(Exercise directions) Count the lines in the material below that contain the string "Пролетарская". Give only the resulting number.

(The records)

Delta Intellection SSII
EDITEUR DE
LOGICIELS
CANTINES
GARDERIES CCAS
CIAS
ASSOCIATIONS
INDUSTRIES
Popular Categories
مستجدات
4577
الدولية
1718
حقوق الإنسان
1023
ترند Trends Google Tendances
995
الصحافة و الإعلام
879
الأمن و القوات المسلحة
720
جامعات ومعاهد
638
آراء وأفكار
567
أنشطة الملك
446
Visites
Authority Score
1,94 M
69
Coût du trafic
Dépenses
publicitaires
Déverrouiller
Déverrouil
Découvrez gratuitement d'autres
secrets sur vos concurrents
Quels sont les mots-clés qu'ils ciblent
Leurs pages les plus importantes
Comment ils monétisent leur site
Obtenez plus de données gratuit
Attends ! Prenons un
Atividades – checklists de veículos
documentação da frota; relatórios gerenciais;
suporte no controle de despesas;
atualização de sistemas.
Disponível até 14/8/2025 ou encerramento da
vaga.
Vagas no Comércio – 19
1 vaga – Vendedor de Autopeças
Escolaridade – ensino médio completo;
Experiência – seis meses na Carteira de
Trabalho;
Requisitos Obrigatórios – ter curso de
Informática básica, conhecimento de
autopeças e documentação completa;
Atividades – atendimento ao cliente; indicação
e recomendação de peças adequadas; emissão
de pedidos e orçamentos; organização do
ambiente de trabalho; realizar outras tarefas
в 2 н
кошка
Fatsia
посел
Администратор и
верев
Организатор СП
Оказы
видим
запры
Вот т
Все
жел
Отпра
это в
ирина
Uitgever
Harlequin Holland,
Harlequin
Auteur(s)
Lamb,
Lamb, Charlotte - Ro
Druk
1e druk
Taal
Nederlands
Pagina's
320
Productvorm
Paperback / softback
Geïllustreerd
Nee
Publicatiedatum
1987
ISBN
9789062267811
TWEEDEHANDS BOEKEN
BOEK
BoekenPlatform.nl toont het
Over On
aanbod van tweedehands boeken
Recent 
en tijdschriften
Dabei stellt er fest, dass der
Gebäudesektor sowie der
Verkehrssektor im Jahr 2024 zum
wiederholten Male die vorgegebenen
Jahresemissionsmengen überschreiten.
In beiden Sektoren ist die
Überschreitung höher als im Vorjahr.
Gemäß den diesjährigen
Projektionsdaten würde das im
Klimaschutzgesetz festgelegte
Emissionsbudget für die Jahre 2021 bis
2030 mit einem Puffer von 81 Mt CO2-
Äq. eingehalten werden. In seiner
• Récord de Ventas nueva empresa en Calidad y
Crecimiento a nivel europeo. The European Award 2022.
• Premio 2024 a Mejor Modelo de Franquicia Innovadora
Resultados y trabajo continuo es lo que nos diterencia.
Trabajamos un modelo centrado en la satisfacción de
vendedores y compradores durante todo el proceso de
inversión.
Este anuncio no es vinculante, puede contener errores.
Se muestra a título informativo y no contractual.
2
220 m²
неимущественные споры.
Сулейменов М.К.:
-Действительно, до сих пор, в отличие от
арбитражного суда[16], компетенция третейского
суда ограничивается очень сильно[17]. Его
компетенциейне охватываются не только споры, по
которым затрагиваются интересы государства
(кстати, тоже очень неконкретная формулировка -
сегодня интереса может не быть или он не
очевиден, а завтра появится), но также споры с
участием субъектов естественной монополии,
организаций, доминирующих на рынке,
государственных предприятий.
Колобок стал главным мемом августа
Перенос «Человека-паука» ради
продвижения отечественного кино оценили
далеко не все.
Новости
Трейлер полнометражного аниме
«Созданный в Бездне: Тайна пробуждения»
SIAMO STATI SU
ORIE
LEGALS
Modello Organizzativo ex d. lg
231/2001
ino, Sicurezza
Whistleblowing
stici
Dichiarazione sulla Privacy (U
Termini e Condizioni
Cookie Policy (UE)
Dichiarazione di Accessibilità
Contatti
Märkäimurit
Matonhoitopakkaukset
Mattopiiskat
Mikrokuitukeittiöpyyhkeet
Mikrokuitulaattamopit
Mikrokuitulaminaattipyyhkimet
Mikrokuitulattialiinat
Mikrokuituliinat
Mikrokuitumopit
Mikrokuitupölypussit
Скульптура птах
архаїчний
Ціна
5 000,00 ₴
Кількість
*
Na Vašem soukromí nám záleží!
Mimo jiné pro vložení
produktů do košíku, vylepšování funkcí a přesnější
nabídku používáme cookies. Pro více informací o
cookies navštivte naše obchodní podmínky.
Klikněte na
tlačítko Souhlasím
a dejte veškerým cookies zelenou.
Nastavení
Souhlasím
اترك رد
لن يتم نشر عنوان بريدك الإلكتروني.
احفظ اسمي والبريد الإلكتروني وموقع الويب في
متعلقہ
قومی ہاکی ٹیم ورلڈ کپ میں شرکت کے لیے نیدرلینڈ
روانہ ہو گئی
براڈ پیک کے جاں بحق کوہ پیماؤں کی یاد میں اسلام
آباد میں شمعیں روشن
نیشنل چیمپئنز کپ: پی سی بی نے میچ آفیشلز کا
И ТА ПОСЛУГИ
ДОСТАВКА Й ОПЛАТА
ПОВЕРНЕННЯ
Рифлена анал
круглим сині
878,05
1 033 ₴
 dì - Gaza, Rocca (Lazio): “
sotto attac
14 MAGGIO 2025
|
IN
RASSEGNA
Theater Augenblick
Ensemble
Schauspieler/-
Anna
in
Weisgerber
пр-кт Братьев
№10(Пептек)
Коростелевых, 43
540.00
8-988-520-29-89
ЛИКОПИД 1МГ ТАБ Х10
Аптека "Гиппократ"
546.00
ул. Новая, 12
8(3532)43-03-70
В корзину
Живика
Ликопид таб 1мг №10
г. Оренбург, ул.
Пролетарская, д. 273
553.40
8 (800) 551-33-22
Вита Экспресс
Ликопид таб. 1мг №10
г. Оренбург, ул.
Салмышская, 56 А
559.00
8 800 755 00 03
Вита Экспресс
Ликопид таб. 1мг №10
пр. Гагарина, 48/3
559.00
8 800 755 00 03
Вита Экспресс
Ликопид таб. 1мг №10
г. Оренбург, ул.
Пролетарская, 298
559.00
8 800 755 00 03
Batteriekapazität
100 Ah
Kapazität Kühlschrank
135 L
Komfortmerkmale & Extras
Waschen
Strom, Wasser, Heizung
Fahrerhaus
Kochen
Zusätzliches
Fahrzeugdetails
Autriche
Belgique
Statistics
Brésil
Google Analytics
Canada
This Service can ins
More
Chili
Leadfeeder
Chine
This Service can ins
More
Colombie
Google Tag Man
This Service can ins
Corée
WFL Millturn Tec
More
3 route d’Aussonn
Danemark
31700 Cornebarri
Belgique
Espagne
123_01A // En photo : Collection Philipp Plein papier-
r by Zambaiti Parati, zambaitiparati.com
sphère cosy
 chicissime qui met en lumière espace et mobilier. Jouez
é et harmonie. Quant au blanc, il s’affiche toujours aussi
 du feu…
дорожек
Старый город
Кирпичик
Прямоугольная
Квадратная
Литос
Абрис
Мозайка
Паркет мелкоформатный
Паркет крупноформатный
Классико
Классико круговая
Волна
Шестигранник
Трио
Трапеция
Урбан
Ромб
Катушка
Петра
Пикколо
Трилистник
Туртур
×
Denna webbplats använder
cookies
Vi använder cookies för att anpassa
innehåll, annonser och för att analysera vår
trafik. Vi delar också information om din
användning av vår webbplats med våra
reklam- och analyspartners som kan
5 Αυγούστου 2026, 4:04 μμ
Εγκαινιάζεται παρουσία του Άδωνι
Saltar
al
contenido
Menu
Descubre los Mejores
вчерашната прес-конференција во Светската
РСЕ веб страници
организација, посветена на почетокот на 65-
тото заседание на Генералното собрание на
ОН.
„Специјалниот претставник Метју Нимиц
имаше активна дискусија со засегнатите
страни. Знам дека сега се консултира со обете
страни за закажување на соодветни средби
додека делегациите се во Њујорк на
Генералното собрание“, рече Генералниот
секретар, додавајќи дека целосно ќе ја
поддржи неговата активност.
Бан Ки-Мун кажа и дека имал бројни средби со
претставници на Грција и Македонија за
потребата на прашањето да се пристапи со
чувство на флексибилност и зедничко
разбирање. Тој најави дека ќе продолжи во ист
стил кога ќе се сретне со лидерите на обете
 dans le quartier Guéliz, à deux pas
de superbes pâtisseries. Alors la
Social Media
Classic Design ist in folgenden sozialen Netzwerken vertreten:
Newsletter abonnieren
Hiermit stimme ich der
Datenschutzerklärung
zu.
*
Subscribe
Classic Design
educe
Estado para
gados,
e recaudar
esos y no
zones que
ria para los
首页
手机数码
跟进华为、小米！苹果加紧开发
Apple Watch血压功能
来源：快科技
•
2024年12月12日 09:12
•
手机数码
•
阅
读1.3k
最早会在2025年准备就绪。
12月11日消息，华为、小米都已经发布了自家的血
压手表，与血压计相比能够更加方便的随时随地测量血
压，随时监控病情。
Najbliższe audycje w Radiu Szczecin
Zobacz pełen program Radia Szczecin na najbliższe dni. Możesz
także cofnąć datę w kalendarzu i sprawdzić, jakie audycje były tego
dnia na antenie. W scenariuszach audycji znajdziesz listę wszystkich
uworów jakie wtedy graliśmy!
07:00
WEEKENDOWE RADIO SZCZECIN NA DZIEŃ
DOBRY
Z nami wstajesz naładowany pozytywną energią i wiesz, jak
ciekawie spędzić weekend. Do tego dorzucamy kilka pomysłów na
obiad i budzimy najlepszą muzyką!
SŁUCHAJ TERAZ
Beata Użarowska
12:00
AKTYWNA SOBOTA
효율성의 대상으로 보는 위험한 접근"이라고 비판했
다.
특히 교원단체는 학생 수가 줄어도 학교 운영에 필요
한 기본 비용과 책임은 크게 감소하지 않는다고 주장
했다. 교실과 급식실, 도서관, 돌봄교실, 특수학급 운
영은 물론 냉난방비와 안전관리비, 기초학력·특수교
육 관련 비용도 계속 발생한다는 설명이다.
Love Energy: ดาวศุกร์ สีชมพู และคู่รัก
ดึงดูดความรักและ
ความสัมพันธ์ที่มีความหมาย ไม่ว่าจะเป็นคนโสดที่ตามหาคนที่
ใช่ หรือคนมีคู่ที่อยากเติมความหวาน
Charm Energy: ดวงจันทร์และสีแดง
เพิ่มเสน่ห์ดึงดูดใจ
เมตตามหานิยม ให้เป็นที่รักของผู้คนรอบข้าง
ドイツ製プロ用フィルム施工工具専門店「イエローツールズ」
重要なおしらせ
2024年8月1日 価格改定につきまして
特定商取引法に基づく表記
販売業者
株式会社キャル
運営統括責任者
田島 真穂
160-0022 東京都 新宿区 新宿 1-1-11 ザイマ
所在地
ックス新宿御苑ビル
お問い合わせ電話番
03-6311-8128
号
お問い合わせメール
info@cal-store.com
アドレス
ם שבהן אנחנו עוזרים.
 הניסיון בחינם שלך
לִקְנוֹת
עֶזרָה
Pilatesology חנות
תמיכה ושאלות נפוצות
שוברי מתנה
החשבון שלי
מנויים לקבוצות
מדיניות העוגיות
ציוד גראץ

(Problem solution) 2